In South African universities these are simply racialised. Max Weber described them as prebendalism, where the personal and the institutional are so intermeshed that no one is able to make a distinction.

Racial prebendalism reigns supreme in the predominantly white universities in South Africa.

Fourth, not long ago this selfsame Senate voted to downgrade race in admissions in favour of economic disadvantage.

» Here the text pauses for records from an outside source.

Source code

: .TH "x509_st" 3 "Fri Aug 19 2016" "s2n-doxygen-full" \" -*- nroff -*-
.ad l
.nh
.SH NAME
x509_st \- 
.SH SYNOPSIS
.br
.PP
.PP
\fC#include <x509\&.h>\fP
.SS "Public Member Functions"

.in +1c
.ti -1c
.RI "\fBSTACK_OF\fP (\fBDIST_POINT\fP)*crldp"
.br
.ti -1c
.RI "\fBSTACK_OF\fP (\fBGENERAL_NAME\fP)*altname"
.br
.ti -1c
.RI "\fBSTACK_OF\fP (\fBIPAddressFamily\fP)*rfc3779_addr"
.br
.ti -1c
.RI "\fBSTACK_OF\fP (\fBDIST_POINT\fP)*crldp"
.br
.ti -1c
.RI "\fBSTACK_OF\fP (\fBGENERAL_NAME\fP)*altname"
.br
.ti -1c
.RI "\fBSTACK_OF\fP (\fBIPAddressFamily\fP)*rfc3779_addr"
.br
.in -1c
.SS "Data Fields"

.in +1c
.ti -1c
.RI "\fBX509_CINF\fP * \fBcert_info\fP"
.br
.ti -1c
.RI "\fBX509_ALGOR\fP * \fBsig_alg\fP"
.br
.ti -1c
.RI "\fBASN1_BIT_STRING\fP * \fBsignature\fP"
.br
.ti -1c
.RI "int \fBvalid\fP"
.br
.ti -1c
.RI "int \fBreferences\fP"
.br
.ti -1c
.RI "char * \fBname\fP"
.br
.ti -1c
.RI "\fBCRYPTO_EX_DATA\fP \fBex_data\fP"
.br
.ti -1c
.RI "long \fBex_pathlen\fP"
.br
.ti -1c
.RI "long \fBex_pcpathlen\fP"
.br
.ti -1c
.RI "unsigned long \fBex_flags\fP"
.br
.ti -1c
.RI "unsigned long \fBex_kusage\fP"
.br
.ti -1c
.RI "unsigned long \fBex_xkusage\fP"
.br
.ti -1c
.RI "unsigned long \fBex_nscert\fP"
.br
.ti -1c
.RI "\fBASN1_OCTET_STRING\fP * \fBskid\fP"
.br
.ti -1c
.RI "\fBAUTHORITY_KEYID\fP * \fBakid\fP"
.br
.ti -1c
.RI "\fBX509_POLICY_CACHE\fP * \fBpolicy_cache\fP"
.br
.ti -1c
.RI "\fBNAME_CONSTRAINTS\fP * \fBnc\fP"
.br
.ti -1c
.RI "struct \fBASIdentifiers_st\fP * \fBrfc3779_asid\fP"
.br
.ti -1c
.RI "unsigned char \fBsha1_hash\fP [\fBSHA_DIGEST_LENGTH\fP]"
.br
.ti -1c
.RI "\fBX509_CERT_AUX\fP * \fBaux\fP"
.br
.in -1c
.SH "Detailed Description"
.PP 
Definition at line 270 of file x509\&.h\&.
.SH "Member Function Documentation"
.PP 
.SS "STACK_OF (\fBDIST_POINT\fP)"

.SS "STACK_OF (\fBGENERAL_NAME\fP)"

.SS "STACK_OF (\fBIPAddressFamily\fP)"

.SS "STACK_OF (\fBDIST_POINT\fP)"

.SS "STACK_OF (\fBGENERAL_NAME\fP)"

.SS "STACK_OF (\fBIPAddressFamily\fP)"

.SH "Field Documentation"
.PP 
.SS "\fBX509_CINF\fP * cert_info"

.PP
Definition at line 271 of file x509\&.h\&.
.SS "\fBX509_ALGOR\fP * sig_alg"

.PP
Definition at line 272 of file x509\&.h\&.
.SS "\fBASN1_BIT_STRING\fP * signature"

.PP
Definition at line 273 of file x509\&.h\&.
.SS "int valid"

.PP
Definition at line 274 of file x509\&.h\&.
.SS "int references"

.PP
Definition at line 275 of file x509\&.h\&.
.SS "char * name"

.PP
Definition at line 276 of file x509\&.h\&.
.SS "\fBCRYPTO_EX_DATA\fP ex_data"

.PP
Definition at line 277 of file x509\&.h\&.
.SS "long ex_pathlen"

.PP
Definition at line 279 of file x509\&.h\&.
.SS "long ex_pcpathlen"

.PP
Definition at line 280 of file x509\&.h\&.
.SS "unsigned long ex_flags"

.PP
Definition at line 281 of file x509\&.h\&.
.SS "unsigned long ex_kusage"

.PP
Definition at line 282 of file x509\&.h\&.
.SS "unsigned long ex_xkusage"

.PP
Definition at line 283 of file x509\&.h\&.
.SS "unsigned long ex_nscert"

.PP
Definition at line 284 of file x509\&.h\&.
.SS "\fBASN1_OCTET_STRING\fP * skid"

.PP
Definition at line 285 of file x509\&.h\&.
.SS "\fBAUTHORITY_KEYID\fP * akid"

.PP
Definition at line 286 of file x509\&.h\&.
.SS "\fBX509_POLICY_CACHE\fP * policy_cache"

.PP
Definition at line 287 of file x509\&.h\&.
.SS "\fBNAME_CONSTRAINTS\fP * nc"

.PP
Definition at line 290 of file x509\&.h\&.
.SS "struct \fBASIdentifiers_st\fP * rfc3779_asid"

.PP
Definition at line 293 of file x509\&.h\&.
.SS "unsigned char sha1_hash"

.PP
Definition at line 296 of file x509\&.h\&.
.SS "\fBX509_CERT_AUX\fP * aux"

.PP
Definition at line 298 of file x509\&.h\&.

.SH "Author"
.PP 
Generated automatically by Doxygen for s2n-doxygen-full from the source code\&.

Well, if the professors love the poor so much, then they should forgo annual increases and bonuses next year. How about that as a test for liberal hypocrisy?

Finally, perhaps the time has come for Max Price and his team to step down. Throughout this past year I have been asking myself why he could not have intervened in the politically savvy manner that Adam Habib has shown in dealing with similar problems at Wits?

UCT has been vacillating from crisis to crisis without any plan of action. If Price and his team are overwhelmed by the current mix of students and their demands, then they should simply fall on their swords and resign.

Let me hasten to say I have called on presidents – both Thabo Mbeki and Jacob Zuma – to resign in the past. I see no reason why I should not issue such a call on the leadership of such a vital institution in our country’s future.

I predicted trouble when the university decided to do away with race in its affirmative action policies.

I appeared in front of the University Council and told them they were playing with fire, that it was dangerous to be swayed by the largely white letters to newspapers in making its decision on such a grave matter, which may well have been the same pressures that led the university to bring the police on to campus. The university has a wider constituency than the letter writers.

 I also warned the Council and the vice-chancellor that the instability could ultimately lead to the government intervening to impose an administrator.

Two years later, I don’t think the university has ever been closer to that possibility. The more it resists the leadership change on its own terms, the greater are the chances of such a takeover.

I so wish they had listened to me.

* Mangcu is an associate professor of sociology at UCT.

** The views expressed here are not necessarily those of Independent Media.